In this workshop we look at some methodological extensions of Translation Mining, a methodology that was developed in the Time in Translation project to study cross-linguistic variation in the domain of tense. Translation Mining uses parallel corpora (corpora of translated texts) as a source of data, and multidimensional scaling (MDS) to visualize variation. Three talks will be centered around the following questions:
Time | Speaker | Title |
---|---|---|
10.30 - 11.15 | Jos Tellings | Conditionals in Translation: towards Translation Mining in a compositional setting |
break | ||
11.30 - 12.15 | Maarten Bogaards | Heuristic Translation Mining and Distributional Analysis: Using parallel and non-parallel corpora side by side |
Lunch break | ||
13.30 - 14.30 | Bert Le Bruyn |
Traduttore Traditore Squared: limits of parallel corpora for linguistic research? |
break |
14.45 - 15.45 | TinT team + speakers | group discussion |
Heuristic Translation Mining and Distributional Analysis: Using parallel and non-parallel corpora side by side
The conditional perfect, a quantitative analysis in English-French comparable-parallel corpora [CANCELLED]
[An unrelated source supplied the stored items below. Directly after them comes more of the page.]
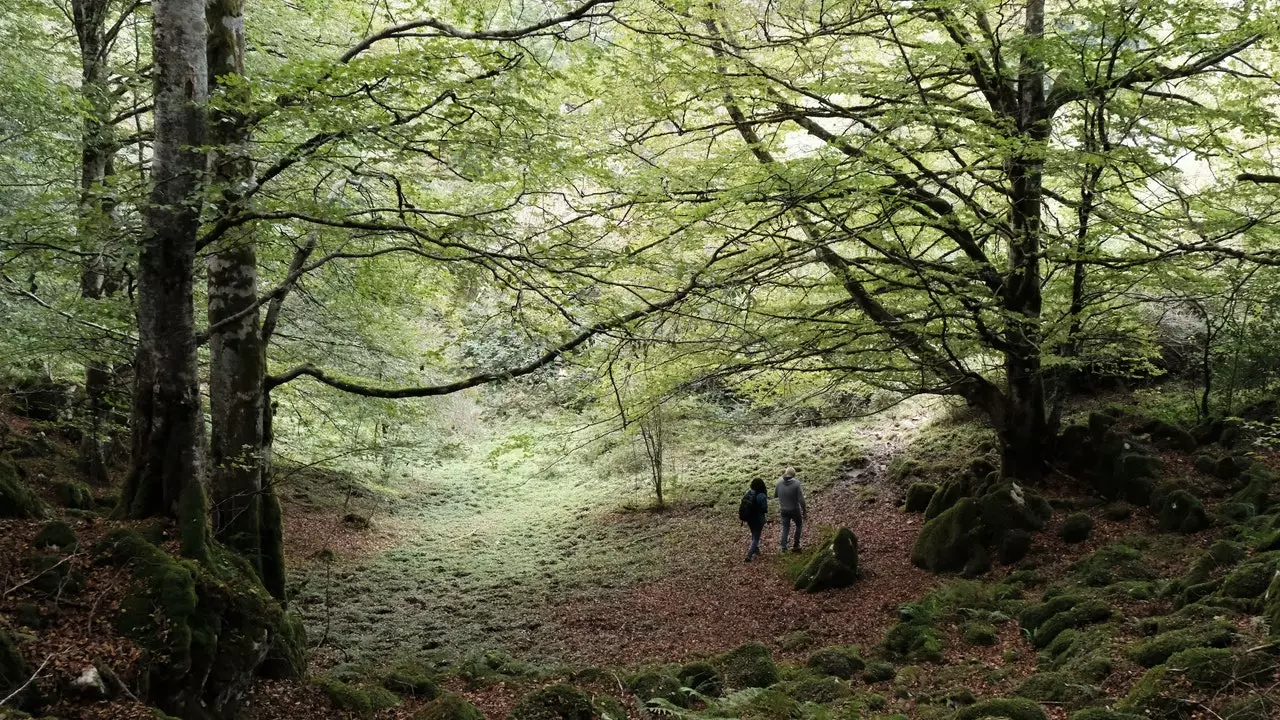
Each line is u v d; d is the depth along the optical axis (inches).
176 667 211.0
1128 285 381.1
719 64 412.8
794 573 502.6
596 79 419.5
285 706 252.5
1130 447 470.0
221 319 322.7
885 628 389.1
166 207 244.7
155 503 267.1
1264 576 279.4
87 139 379.6
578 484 898.7
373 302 489.1
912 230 486.6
This is a study of the frequency of the conditional perfect in English (WOULD HAVE DONE, COULD HAVE DONE, etc.) and French (AURAIT FAIT, AURAIT PU FAIRE, etc.) and translations from one language to the other. The corresponding constructions in both languages were observed in a corpus of almost 12-million words corpus consisting of four 2.9-million-word comparable and parallel subcorpora, tagged by POS and lemma, and analyzed using regular expressions. Intra-linguistically, authors and translators were compared using the Wilcoxon-Mann-Whitney test to determine whether they were sufficiently different to be considered as separate "sub-species" while Cliff's delta was taken as a measurement of effect size (i.e. how big a difference exists between sub-species), while potential inter-linguistic influences were assessed by means of Spearman's correlation test. French-translated-from-English was found to be distinct from original French in its use of all conditional perfect forms, while the differences between original and translated English were less obvious. Significant and more prominent differences between translators and authors were observed in both languages when COULD, MIGHT and POUVOIR were used as auxiliaries.
Conditionals in Translation: towards Translation Mining in a compositional setting
The Time in Translation project uses data from parallel corpora, together with multidimensional scaling (MDS) to create semantic maps. This methodology, dubbed Translation Mining in van der Klis et al. (2017), is used to investigate the cross-linguistic semantics of tense forms. I start with an introduction of the main ideas and results of the project of the past three years.
Tellings and van der Klis (2020) describe how linguists have used MDS in a range of applications from typology to formal linguistics, but always involving variation with respect to a single semantic parameter. Semanticists are also interested in compositional structures in which multiple semantic parameters conspire to produce semantic and pragmatic effects.
I show how Translation Mining can be used in a compositional setting, by studying conditional sentences. I extracted 1000 conditional sentences from the Europarl parallel corpus, which I annotated in Dutch and English with respect to the tense forms used in antecedent and consequent clause, as well as the modal structure.
I will show the resulting semantic maps for conditionals, and demonstrate how our online interface works for compositional data. I then discuss some of the empirical patterns that this process reveals, in particular on the distribution of Dutch modal zou (≈ 'would') in conditionals.
van der Klis, Martijn, Bert Le Bruyn & Henriëtte de Swart (2017). Mapping the PERFECT via Translation Mining. Proceedings of the EACL, 497-502.
Tellings, J. and M. van der Klis (2020). Multidimensional scaling and linguistic theory. Manuscript.